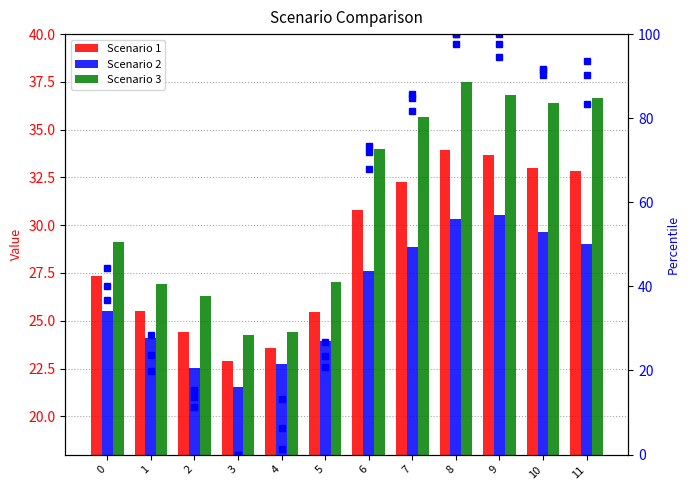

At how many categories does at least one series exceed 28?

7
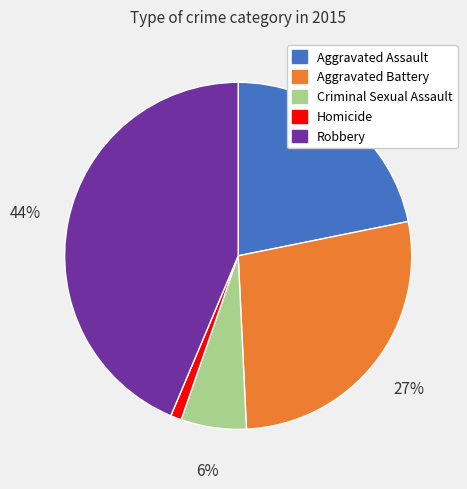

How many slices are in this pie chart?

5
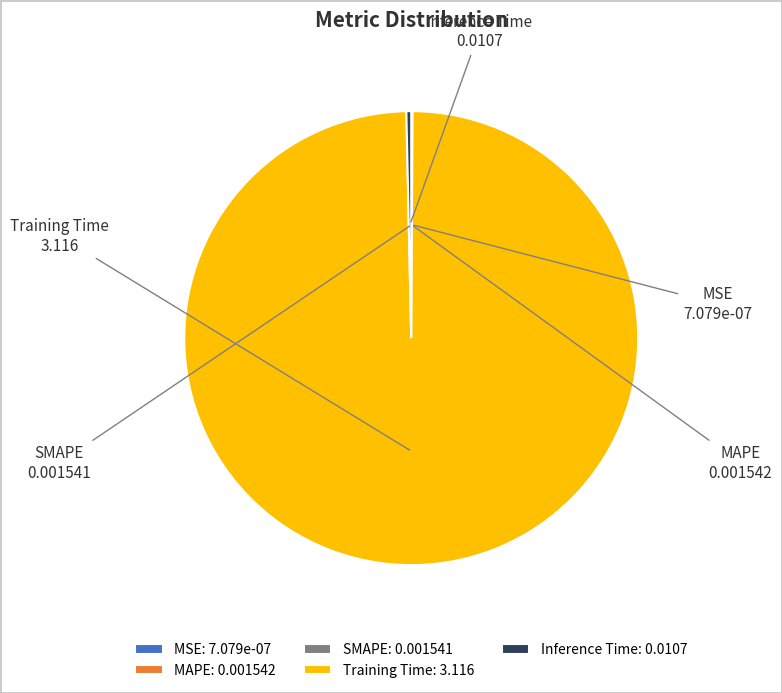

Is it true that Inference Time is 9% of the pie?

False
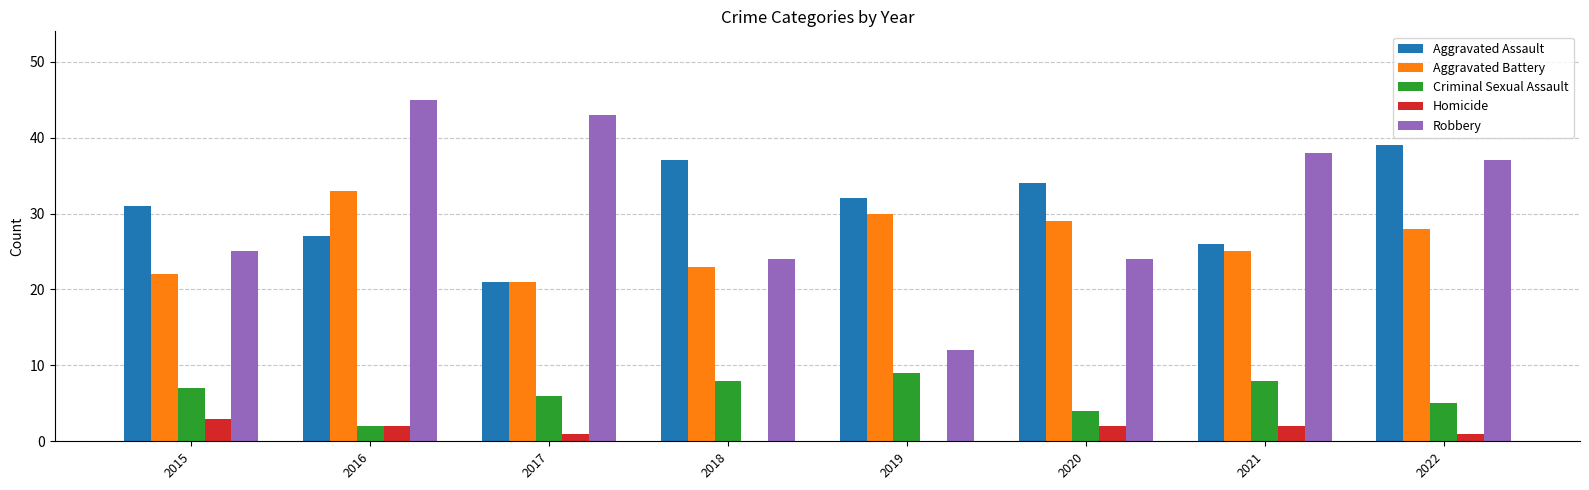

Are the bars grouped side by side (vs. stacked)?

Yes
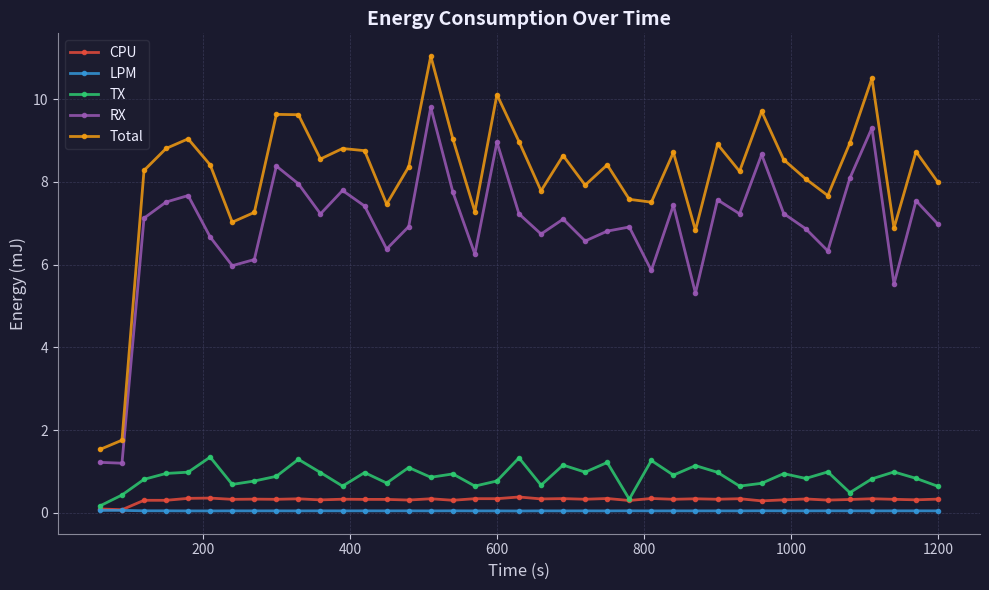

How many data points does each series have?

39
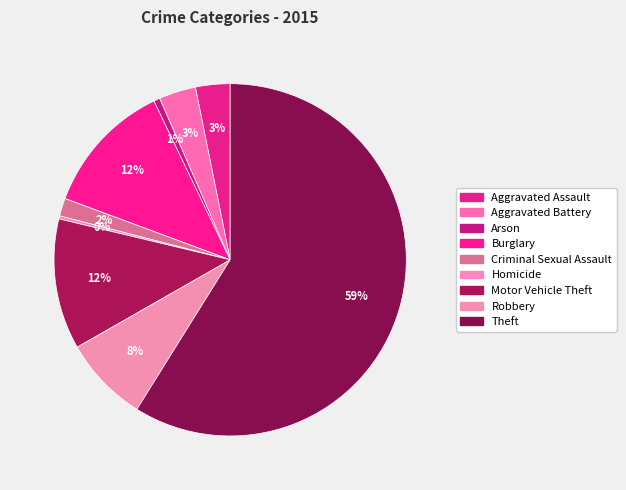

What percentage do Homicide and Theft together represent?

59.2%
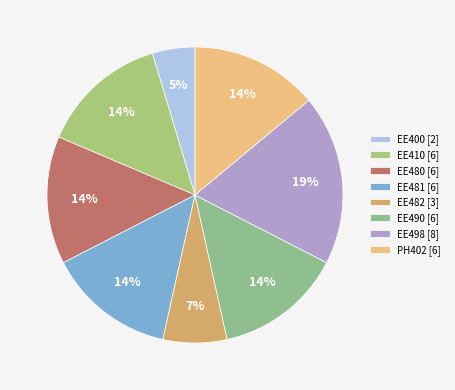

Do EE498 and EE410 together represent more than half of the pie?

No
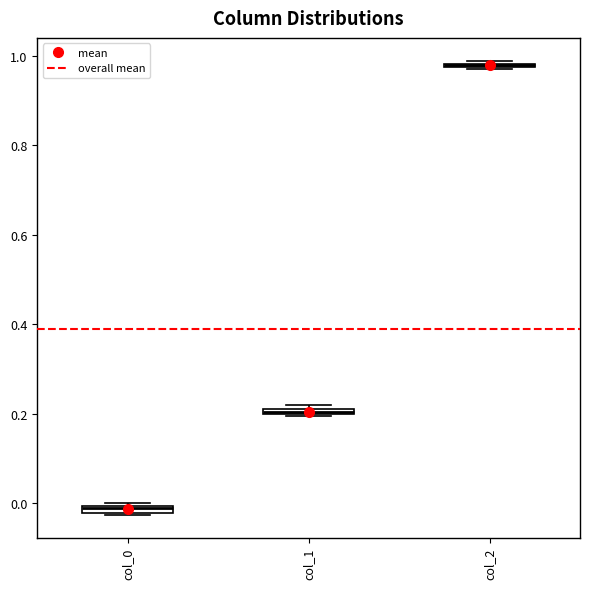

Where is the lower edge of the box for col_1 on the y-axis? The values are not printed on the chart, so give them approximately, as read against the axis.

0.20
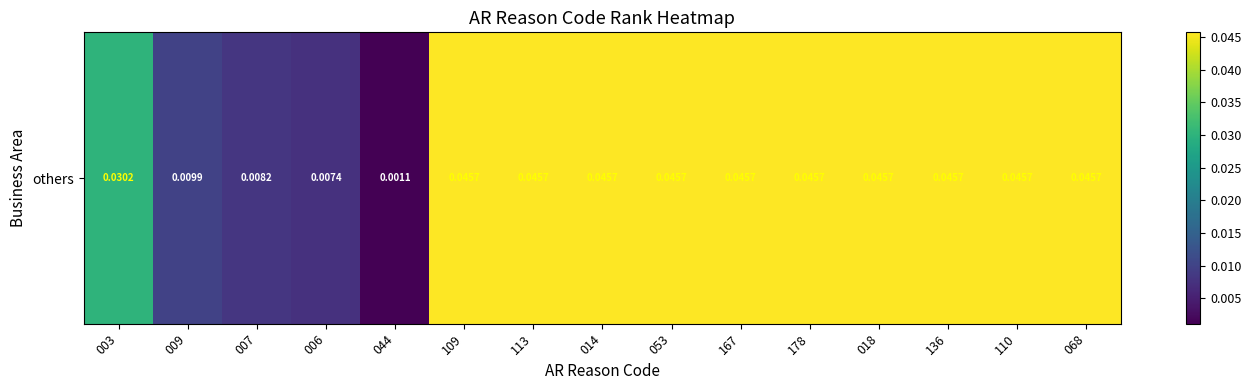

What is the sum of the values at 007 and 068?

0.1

## Work request
Copy out the records starting with the line that contains "Where is the" and going on through the end of the records, including both ends. Leave the pictures out of your copy.

## Finished exercise
Where is the lower edge of the box for col_1 on the y-axis? The values are not printed on the chart, so give them approximately, as read against the axis.

0.20

What is the sum of the values at 007 and 068?

0.1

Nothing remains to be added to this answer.